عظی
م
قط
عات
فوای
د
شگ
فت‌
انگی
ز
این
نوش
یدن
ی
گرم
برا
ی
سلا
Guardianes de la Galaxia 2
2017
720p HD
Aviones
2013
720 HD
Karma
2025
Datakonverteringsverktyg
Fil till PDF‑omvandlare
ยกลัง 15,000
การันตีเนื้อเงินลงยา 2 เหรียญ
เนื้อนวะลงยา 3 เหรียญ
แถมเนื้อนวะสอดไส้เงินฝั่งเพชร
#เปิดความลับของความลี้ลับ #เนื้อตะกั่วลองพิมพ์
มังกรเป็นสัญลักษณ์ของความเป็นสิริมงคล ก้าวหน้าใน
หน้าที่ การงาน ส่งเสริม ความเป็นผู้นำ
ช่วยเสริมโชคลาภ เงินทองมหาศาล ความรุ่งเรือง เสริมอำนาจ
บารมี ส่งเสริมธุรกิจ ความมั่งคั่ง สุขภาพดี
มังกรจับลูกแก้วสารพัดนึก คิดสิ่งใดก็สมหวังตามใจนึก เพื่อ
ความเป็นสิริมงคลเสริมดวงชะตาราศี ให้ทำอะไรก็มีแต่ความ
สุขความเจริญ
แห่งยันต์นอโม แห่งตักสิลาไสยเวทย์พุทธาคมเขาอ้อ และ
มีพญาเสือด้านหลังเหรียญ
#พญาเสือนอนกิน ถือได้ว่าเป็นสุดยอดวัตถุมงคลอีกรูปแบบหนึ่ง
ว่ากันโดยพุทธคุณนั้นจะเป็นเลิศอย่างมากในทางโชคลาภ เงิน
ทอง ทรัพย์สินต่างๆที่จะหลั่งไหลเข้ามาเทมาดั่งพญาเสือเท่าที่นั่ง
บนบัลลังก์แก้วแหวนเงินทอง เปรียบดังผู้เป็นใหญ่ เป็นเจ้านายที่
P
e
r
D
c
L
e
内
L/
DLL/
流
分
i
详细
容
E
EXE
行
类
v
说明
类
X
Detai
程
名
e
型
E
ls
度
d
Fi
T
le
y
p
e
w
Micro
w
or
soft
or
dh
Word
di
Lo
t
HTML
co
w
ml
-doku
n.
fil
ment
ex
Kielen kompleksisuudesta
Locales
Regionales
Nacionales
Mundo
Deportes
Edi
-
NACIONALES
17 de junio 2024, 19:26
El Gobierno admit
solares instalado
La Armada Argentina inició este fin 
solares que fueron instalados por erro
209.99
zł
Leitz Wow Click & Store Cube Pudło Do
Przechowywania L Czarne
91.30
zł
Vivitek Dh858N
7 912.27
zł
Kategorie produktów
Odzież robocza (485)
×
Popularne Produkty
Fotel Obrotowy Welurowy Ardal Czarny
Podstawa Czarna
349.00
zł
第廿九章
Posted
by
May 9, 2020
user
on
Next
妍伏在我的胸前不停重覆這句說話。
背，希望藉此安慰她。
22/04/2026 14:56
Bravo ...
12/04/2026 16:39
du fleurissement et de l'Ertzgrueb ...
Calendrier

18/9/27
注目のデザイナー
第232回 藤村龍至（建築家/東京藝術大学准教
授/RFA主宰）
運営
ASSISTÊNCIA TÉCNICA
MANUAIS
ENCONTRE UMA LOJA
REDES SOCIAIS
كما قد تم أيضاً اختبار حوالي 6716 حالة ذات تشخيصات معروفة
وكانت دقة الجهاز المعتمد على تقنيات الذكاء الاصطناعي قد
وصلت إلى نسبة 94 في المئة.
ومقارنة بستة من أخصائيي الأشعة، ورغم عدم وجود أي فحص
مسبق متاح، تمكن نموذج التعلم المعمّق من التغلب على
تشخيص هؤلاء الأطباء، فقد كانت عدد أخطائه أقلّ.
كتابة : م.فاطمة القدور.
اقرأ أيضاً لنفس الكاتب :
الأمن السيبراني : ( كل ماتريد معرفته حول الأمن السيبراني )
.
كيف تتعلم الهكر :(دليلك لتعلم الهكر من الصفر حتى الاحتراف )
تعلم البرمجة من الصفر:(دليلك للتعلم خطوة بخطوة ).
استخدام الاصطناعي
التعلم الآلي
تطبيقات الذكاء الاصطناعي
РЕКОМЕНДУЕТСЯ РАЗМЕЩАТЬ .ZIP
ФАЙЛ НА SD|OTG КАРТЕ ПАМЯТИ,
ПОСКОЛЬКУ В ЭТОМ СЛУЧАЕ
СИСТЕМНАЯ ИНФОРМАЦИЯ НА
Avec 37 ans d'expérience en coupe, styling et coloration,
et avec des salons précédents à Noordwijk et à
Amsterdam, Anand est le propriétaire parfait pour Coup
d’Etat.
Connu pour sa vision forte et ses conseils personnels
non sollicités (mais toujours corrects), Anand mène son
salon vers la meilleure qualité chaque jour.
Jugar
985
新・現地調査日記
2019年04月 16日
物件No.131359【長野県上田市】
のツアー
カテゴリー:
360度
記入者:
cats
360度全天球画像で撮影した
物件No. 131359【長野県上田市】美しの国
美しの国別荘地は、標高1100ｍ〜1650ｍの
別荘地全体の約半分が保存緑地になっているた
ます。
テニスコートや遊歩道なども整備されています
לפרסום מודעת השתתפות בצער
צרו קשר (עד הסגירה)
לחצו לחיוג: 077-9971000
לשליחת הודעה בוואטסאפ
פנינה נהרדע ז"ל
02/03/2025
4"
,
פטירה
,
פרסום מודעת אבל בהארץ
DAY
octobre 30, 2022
○ ○ ○
*Task directions*. Extract the full set of entries word for word.

*Answer*.
عظی
م
قط
عات
فوای
د
شگ
فت‌
انگی
ز
این
نوش
یدن
ی
گرم
برا
ی
سلا
Guardianes de la Galaxia 2
2017
720p HD
Aviones
2013
720 HD
Karma
2025
Datakonverteringsverktyg
Fil till PDF‑omvandlare
ยกลัง 15,000
การันตีเนื้อเงินลงยา 2 เหรียญ
เนื้อนวะลงยา 3 เหรียญ
แถมเนื้อนวะสอดไส้เงินฝั่งเพชร
#เปิดความลับของความลี้ลับ #เนื้อตะกั่วลองพิมพ์
มังกรเป็นสัญลักษณ์ของความเป็นสิริมงคล ก้าวหน้าใน
หน้าที่ การงาน ส่งเสริม ความเป็นผู้นำ
ช่วยเสริมโชคลาภ เงินทองมหาศาล ความรุ่งเรือง เสริมอำนาจ
บารมี ส่งเสริมธุรกิจ ความมั่งคั่ง สุขภาพดี
มังกรจับลูกแก้วสารพัดนึก คิดสิ่งใดก็สมหวังตามใจนึก เพื่อ
ความเป็นสิริมงคลเสริมดวงชะตาราศี ให้ทำอะไรก็มีแต่ความ
สุขความเจริญ
แห่งยันต์นอโม แห่งตักสิลาไสยเวทย์พุทธาคมเขาอ้อ และ
มีพญาเสือด้านหลังเหรียญ
#พญาเสือนอนกิน ถือได้ว่าเป็นสุดยอดวัตถุมงคลอีกรูปแบบหนึ่ง
ว่ากันโดยพุทธคุณนั้นจะเป็นเลิศอย่างมากในทางโชคลาภ เงิน
ทอง ทรัพย์สินต่างๆที่จะหลั่งไหลเข้ามาเทมาดั่งพญาเสือเท่าที่นั่ง
บนบัลลังก์แก้วแหวนเงินทอง เปรียบดังผู้เป็นใหญ่ เป็นเจ้านายที่
P
e
r
D
c
L
e
内
L/
DLL/
流
分
i
详细
容
E
EXE
行
类
v
说明
类
X
Detai
程
名
e
型
E
ls
度
d
Fi
T
le
y
p
e
w
Micro
w
or
soft
or
dh
Word
di
Lo
t
HTML
co
w
ml
-doku
n.
fil
ment
ex
Kielen kompleksisuudesta
Locales
Regionales
Nacionales
Mundo
Deportes
Edi
-
NACIONALES
17 de junio 2024, 19:26
El Gobierno admit
solares instalado
La Armada Argentina inició este fin 
solares que fueron instalados por erro
209.99
zł
Leitz Wow Click & Store Cube Pudło Do
Przechowywania L Czarne
91.30
zł
Vivitek Dh858N
7 912.27
zł
Kategorie produktów
Odzież robocza (485)
×
Popularne Produkty
Fotel Obrotowy Welurowy Ardal Czarny
Podstawa Czarna
349.00
zł
第廿九章
Posted
by
May 9, 2020
user
on
Next
妍伏在我的胸前不停重覆這句說話。
背，希望藉此安慰她。
22/04/2026 14:56
Bravo ...
12/04/2026 16:39
du fleurissement et de l'Ertzgrueb ...
Calendrier

18/9/27
注目のデザイナー
第232回 藤村龍至（建築家/東京藝術大学准教
授/RFA主宰）
運営
ASSISTÊNCIA TÉCNICA
MANUAIS
ENCONTRE UMA LOJA
REDES SOCIAIS
كما قد تم أيضاً اختبار حوالي 6716 حالة ذات تشخيصات معروفة
وكانت دقة الجهاز المعتمد على تقنيات الذكاء الاصطناعي قد
وصلت إلى نسبة 94 في المئة.
ومقارنة بستة من أخصائيي الأشعة، ورغم عدم وجود أي فحص
مسبق متاح، تمكن نموذج التعلم المعمّق من التغلب على
تشخيص هؤلاء الأطباء، فقد كانت عدد أخطائه أقلّ.
كتابة : م.فاطمة القدور.
اقرأ أيضاً لنفس الكاتب :
الأمن السيبراني : ( كل ماتريد معرفته حول الأمن السيبراني )
.
كيف تتعلم الهكر :(دليلك لتعلم الهكر من الصفر حتى الاحتراف )
تعلم البرمجة من الصفر:(دليلك للتعلم خطوة بخطوة ).
استخدام الاصطناعي
التعلم الآلي
تطبيقات الذكاء الاصطناعي
РЕКОМЕНДУЕТСЯ РАЗМЕЩАТЬ .ZIP
ФАЙЛ НА SD|OTG КАРТЕ ПАМЯТИ,
ПОСКОЛЬКУ В ЭТОМ СЛУЧАЕ
СИСТЕМНАЯ ИНФОРМАЦИЯ НА
Avec 37 ans d'expérience en coupe, styling et coloration,
et avec des salons précédents à Noordwijk et à
Amsterdam, Anand est le propriétaire parfait pour Coup
d’Etat.
Connu pour sa vision forte et ses conseils personnels
non sollicités (mais toujours corrects), Anand mène son
salon vers la meilleure qualité chaque jour.
Jugar
985
新・現地調査日記
2019年04月 16日
物件No.131359【長野県上田市】
のツアー
カテゴリー:
360度
記入者:
cats
360度全天球画像で撮影した
物件No. 131359【長野県上田市】美しの国
美しの国別荘地は、標高1100ｍ〜1650ｍの
別荘地全体の約半分が保存緑地になっているた
ます。
テニスコートや遊歩道なども整備されています
לפרסום מודעת השתתפות בצער
צרו קשר (עד הסגירה)
לחצו לחיוג: 077-9971000
לשליחת הודעה בוואטסאפ
פנינה נהרדע ז"ל
02/03/2025
4"
,
פטירה
,
פרסום מודעת אבל בהארץ
DAY
octobre 30, 2022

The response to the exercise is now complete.